Invasive species, including cats (Felis catus), rabbits (Oryctolagus cuniculus), goats (Capra hircus), rats (Rattus spp.), cane toads (Rhinella marina), foxes (Vulpes vulpes), feral pigs (Sus scofa), escaped or dumped domestic animals or pets, red imported fire ants (Solenopsis invicta) and yellow crazy ants (Anoplolepis gracilipes), are listed as the cause of decline in native species and/or ecological communities in 12 of the 21 key threatening processes listed under the EPBC Act.
Predation by cats and red foxes has contributed the most to extinction of mammals in Australia, and this pressure continues to contribute to the decline of threatened mammals (Woinarski et al. 2015). For example, a recent analysis of the diet of feral cats recorded 400 vertebrate species (native and non-native) that feral cats feed on or kill in Australia (Doherty et al. 2015). These included 17 EPBC Act–listed species, 123 birds, 157 reptiles, 58 marsupials, 27 rodents, 5 bats, 21 frogs, and 9 medium-sized and large exotic mammals. Cats also consume a wide range of insects, spiders, scorpions, centipedes and crustaceans.

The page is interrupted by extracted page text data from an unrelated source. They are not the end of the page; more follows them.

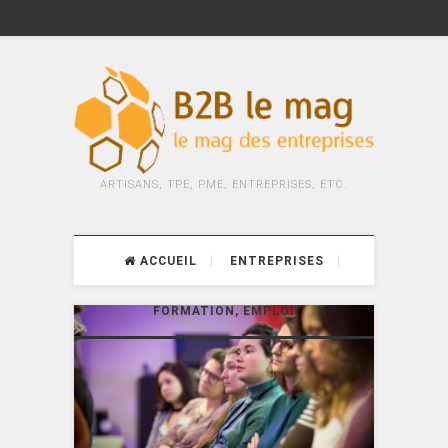
ARTISANS, TPE, PME, ENTREPRISES, ETC.
ACCUEIL
ENTREPRISES
FORMATION, EMPLOI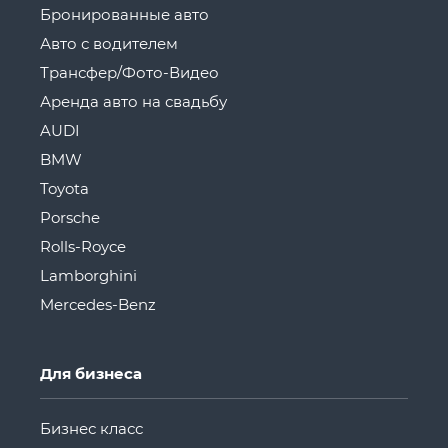
Бронированные авто
Авто с водителем
Трансфер/Фото-Видео
Аренда авто на свадьбу
AUDI
BMW
Toyota
Porsche
Rolls-Royce
Lamborghini
Mercedes-Benz
Для бизнеса
Бизнес класс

Other significant animal invaders include cane toads and rabbits. Cane toads have been reported in the Kimberley and upper reaches of the Fitzroy River in Western Australia (Pusey & Kath 2014), and inland western Queensland, with estimates of expansion of their range of around 10–50 kilometres per year. Poisoning by cane toads is a major threat for 4 species of threatened mammals—for example, cane toads significantly affect populations of the northern quoll (Dasyurus hallucatus) in northern Australia.
In the past, the introduced black rat (Rattus rattus) has contributed to the extinction of several mammal species, as well as some island subpopulations, through predation, competition or disease transmission. Today, it is considered a major threat for a number of other threatened species in The action plan for Australian mammals 2012 (Woinarski et al. 2014a). Black rats have invaded bushland areas around most of Australia’s major coastal cities, often replacing native mammals that have become locally extinct.
Invasive animals that put pressure on inland waters include cane toads, common carp (Cyprinus carpio), eastern gambusia (Gambusia holbrooki) and goldfish (Carassius auratus). Approximately 43 invasive freshwater fish species have established wild populations, 34 of which continue to spread. This number is uncertain, because survey data are scarce and unevenly distributed across aquatic ecosystems.
The distribution of carp throughout inland waters in Australia is similar to that reported in 2011. Although the eastern gambusia is one of the more widespread invasive freshwater fish species in Australia, with sightings in all mainland states and territories, data from the Atlas of living Australia show no significant expansion in the species distribution since 2011.
Several introduced species are widespread in the marine environment, including the New Zealand screw shell (Maoricolpus roseus) (Gunasekera et al. 2005) and the northern Pacific starfish (Asterias amurensis) (Ross et al. 2003). These species were likely introduced through biofouling of ship hulls or ballast discharge.